EPPC Amicus Brief Urges Supreme Court to Protect Public’s Voice in Agency Rulemaking


March 30, 2023


On March 30, EPPC filed an amicus brief in The School of the Ozarks, Inc. v. Biden urging the Supreme Court to hear a case involving whether the College can sue the U.S. Department of Housing and Urban Development (HUD) over a Directive ordering HUD to enforce sex discrimination in housing to include discrimination because of “sexual orientation” and “gender identity.”

The College reasonably feared that HUD would require it to reverse its policy of separating residence halls based on biological sex and challenged the Directive, which was issued without notice and comment—a legally required rulemaking process that affords the public a fair process and a voice. The College sued HUD, but the lower court held HUD’s Directive did not inflict an injury on the College, allowing HUD to avoid judicial review of its decision to ignore the notice and comment process. The sole issue before the Supreme Court is whether the College has standing to sue HUD for evading the notice and comment process.

EPPC fellows Rachel N. Morrison and Eric Kniffin partnered with the Cato Institute to lead the amicus brief, which was joined by the National Federation of Independent Business Small Business Legal Center, Inc., Reason Foundation, Taxpayers Protection Alliance, and Manhattan Institute.

The six organizations have diverse views and focus on a variety of legal and policy issues, but all either submit public comments on proposed rules as institutions or employ scholars who have submitted public comments in their personal capacity.
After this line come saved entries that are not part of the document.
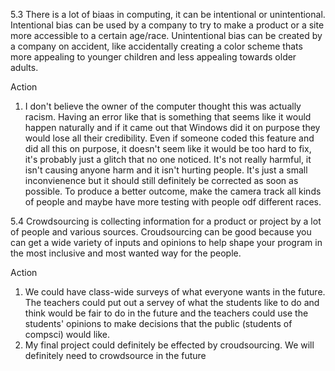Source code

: 5.3
There is a lot of biaas in computing, it can be intentional or unintentional. Intentional bias can be used by a company to try to make a product or a site more accessible to a certain age/race. Unintentional bias can be created by a company on accident, like accidentally creating a color scheme thats more appealing to younger children and less appealing towards older adults. 

Action
1. I don't believe the owner of the computer thought this was actually racism. Having an error like that is something that seems like it would happen naturally and if it came out that Windows did it on purpose they would lose all their credibility. Even if someone coded this feature and did all this on purpose, it doesn't seem like it would be too hard to fix, it's probably just a glitch that no one noticed. It's not really harmful, it isn't causing anyone harm and it isn't hurting people. It's just a small inconvienence but it should still definitely be corrected as soon as possible. To produce a better outcome, make the camera track all kinds of people and maybe have more testing with people odf different races. 

5.4 
Crowdsourcing is collecting information for a product or project by a lot of people and various sources. Croudsourcing can be good because you can get a wide variety of inputs and opinions to help shape your program in the most inclusive and most wanted way for the people. 

Action
1. We could have class-wide surveys of what everyone wants in the future. The teachers could put out a servey of what the students like to do and think would be fair to do in the future and the teachers could use the students' opinions to make decisions that the public (students of compsci) would like.
2. My final project could definitely be effected by croudsourcing. We will definitely need to crowdsource in the future 
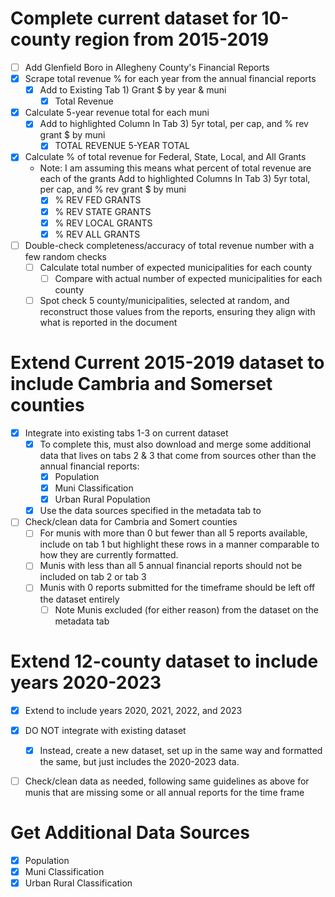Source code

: 

# Complete current dataset for 10-county region from 2015-2019
- [ ] Add Glenfield Boro in Allegheny County's Financial Reports 
- [X] Scrape total revenue % for each year from the annual financial reports
    - [X] Add to Existing Tab 1) Grant $ by year & muni
        - [X] Total Revenue
- [X] Calculate 5-year revenue total for each muni
    - [X] Add to highlighted Column In Tab 3) 5yr total, per cap, and % rev grant $ by muni
        - [X] TOTAL REVENUE 5-YEAR TOTAL
- [X] Calculate % of total revenue for Federal, State, Local, and All Grants
    - Note: I am assuming this means what percent of total revenue are each of the grants
    Add to highlighted Columns In Tab 3) 5yr total, per cap, and % rev grant $ by muni
        - [X] % REV FED GRANTS
        - [X] % REV STATE GRANTS
        - [X] % REV LOCAL GRANTS
        - [X] % REV ALL GRANTS
- [ ] Double-check completeness/accuracy of total revenue number with a few random checks
    - [ ] Calculate total number of expected municipalities for each county
        - [ ] Compare with actual number of expected municipalities for each county
    - [ ] Spot check 5 county/municipalities, selected at random, and reconstruct those values from the reports, ensuring they align with what is reported in the document

# Extend Current 2015-2019 dataset to include Cambria and Somerset counties
- [X] Integrate into existing tabs 1-3 on current dataset
    - [X] To complete this, must also download and merge some additional data that lives on tabs 2 & 3 that come from sources other than the annual financial reports:
        - [X] Population
        - [X] Muni Classification
        - [X] Urban Rural Population
    - [X] Use the data sources specified in the metadata tab to 
- [ ] Check/clean data for Cambria and Somert counties
    - [ ] For munis with more than 0 but fewer than all 5 reports available, include on tab 1 but highlight these rows in a manner comparable to how they are currently formatted. 
    - [ ] Munis with less than all 5 annual financial reports should not be included on tab 2 or tab 3
    - [ ] Munis with 0 reports submitted for the timeframe should be left off the dataset entirely
        - [ ] Note Munis excluded (for either reason) from the dataset on the metadata tab

# Extend 12-county dataset to include years 2020-2023
- [X] Extend to include years 2020, 2021, 2022, and 2023
- [X] DO NOT integrate with existing dataset
    - [X] Instead, create a new dataset, set up in the same way and formatted the same, but just includes the 2020-2023 data.
- [ ] Check/clean data as needed, following same guidelines as above for munis that are missing some or all annual reports for the time frame 


# Get Additional Data Sources

- [X] Population
- [X] Muni Classification
- [X] Urban Rural Classification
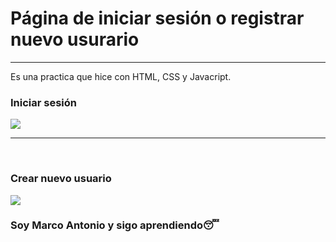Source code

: <h1>Página de iniciar sesión o registrar nuevo usurario</h1>
<hr>
Es una practica que hice con HTML, CSS y Javacript.
<h3>Iniciar sesión</h3>
<img src="https://user-images.githubusercontent.com/43658425/113092291-f670fd80-91aa-11eb-9a9d-a988aa5cae07.png">
<hr>
<br>
<h3>Crear nuevo usuario</h3>
<img src="https://user-images.githubusercontent.com/43658425/113092400-28825f80-91ab-11eb-8491-c4cfd7a1f1a4.png">
<h3>Soy Marco Antonio y sigo aprendiendo😴</h3>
The organizations have a strong interest in protecting the right to participate in the agency rulemaking process and in preserving their own opportunities to help shape public policy. In recent years, EPPC has become an active participant in the agency rulemaking process, providing comments on proposed rules and educating others on how to engage.

The organizations argue in the brief:

The lower court was wrong. The procedural requirements of notice-and-comment rulemaking are legal obligations and exist for a reason. They hold agencies accountable to the public and foster reasoned decisionmaking. They introduce a democratic element into administrative processes and create a basis by which agency rules can be invalidated when they are “arbitrary and capricious.”

All interested persons, but especially regulated parties, benefit from this process. The right to notice-and-comment rulemaking is not a bare and meaningless procedural right. When agencies circumvent notice-and-comment rulemaking, it imposes real costs on parties, and public policy suffers. The violation of that procedural right is itself sufficient to establish Article III standing for interested parties, like the College here.

HUD, like all agencies, might often prefer to avoid the accountability and deliberation of notice-and-comment rulemaking. And if courts continue to deny judicial review by improperly invoking doctrines of justiciability, agencies will only be more emboldened to skirt these safeguards. Instead, courts should review such claims on the merits, and they can do so without unjustifiably burdening the ability of agencies to promulgate important rules.

As both [the College] and Judge Grasz (dissenting below) note, “This case highlights the corrosive effect on the rule of law when important changes in government policy are implemented outside the normal administrative process.” This Court should grant certiorari to ensure that agencies follow the [law’s] requirements when making rules and important policy choices that can affect all aspects of American life.